* The records *
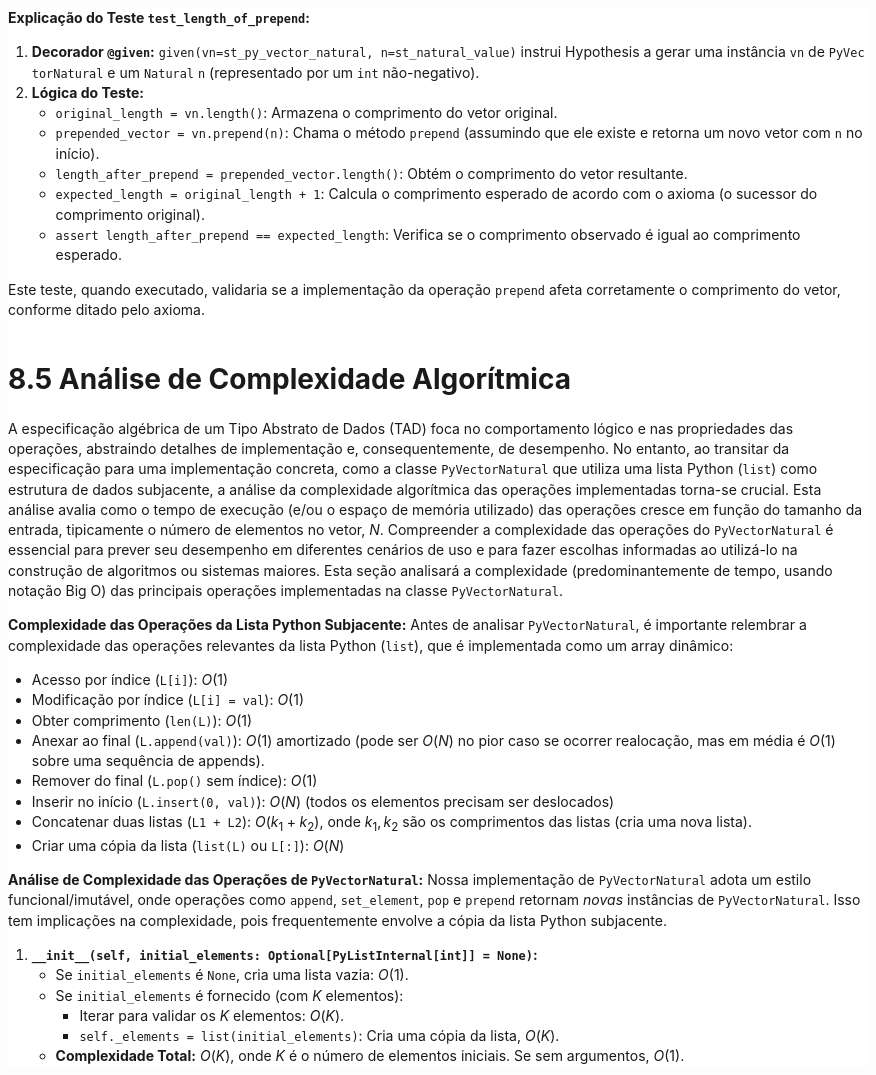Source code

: **Explicação do Teste `test_length_of_prepend`:**
1.  **Decorador `@given`:** `given(vn=st_py_vector_natural, n=st_natural_value)` instrui Hypothesis a gerar uma instância `vn` de `PyVectorNatural` e um `Natural` `n` (representado por um `int` não-negativo).
2.  **Lógica do Teste:**
    *   `original_length = vn.length()`: Armazena o comprimento do vetor original.
    *   `prepended_vector = vn.prepend(n)`: Chama o método `prepend` (assumindo que ele existe e retorna um novo vetor com `n` no início).
    *   `length_after_prepend = prepended_vector.length()`: Obtém o comprimento do vetor resultante.
    *   `expected_length = original_length + 1`: Calcula o comprimento esperado de acordo com o axioma (o sucessor do comprimento original).
    *   `assert length_after_prepend == expected_length`: Verifica se o comprimento observado é igual ao comprimento esperado.

Este teste, quando executado, validaria se a implementação da operação `prepend` afeta corretamente o comprimento do vetor, conforme ditado pelo axioma.

# 8.5 Análise de Complexidade Algorítmica

A especificação algébrica de um Tipo Abstrato de Dados (TAD) foca no comportamento lógico e nas propriedades das operações, abstraindo detalhes de implementação e, consequentemente, de desempenho. No entanto, ao transitar da especificação para uma implementação concreta, como a classe `PyVectorNatural` que utiliza uma lista Python (`list`) como estrutura de dados subjacente, a análise da complexidade algorítmica das operações implementadas torna-se crucial. Esta análise avalia como o tempo de execução (e/ou o espaço de memória utilizado) das operações cresce em função do tamanho da entrada, tipicamente o número de elementos no vetor, $N$. Compreender a complexidade das operações do `PyVectorNatural` é essencial para prever seu desempenho em diferentes cenários de uso e para fazer escolhas informadas ao utilizá-lo na construção de algoritmos ou sistemas maiores. Esta seção analisará a complexidade (predominantemente de tempo, usando notação Big O) das principais operações implementadas na classe `PyVectorNatural`.

**Complexidade das Operações da Lista Python Subjacente:**
Antes de analisar `PyVectorNatural`, é importante relembrar a complexidade das operações relevantes da lista Python (`list`), que é implementada como um array dinâmico:
*   Acesso por índice (`L[i]`): $O(1)$
*   Modificação por índice (`L[i] = val`): $O(1)$
*   Obter comprimento (`len(L)`): $O(1)$
*   Anexar ao final (`L.append(val)`): $O(1)$ amortizado (pode ser $O(N)$ no pior caso se ocorrer realocação, mas em média é $O(1)$ sobre uma sequência de appends).
*   Remover do final (`L.pop()` sem índice): $O(1)$
*   Inserir no início (`L.insert(0, val)`): $O(N)$ (todos os elementos precisam ser deslocados)
*   Concatenar duas listas (`L1 + L2`): $O(k_1 + k_2)$, onde $k_1, k_2$ são os comprimentos das listas (cria uma nova lista).
*   Criar uma cópia da lista (`list(L)` ou `L[:]`): $O(N)$

**Análise de Complexidade das Operações de `PyVectorNatural`:**
Nossa implementação de `PyVectorNatural` adota um estilo funcional/imutável, onde operações como `append`, `set_element`, `pop` e `prepend` retornam *novas* instâncias de `PyVectorNatural`. Isso tem implicações na complexidade, pois frequentemente envolve a cópia da lista Python subjacente.

1.  **`__init__(self, initial_elements: Optional[PyListInternal[int]] = None)`:**
    *   Se `initial_elements` é `None`, cria uma lista vazia: $O(1)$.
    *   Se `initial_elements` é fornecido (com $K$ elementos):
        *   Iterar para validar os $K$ elementos: $O(K)$.
        *   `self._elements = list(initial_elements)`: Cria uma cópia da lista, $O(K)$.
    *   **Complexidade Total:** $O(K)$, onde $K$ é o número de elementos iniciais. Se sem argumentos, $O(1)$.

* Directions for this task *
Return each line from the entries above that contains the string "original". Treat uppercase and lowercase letters as different.

* Expected output *
    *   `original_length = vn.length()`: Armazena o comprimento do vetor original.
    *   `expected_length = original_length + 1`: Calcula o comprimento esperado de acordo com o axioma (o sucessor do comprimento original).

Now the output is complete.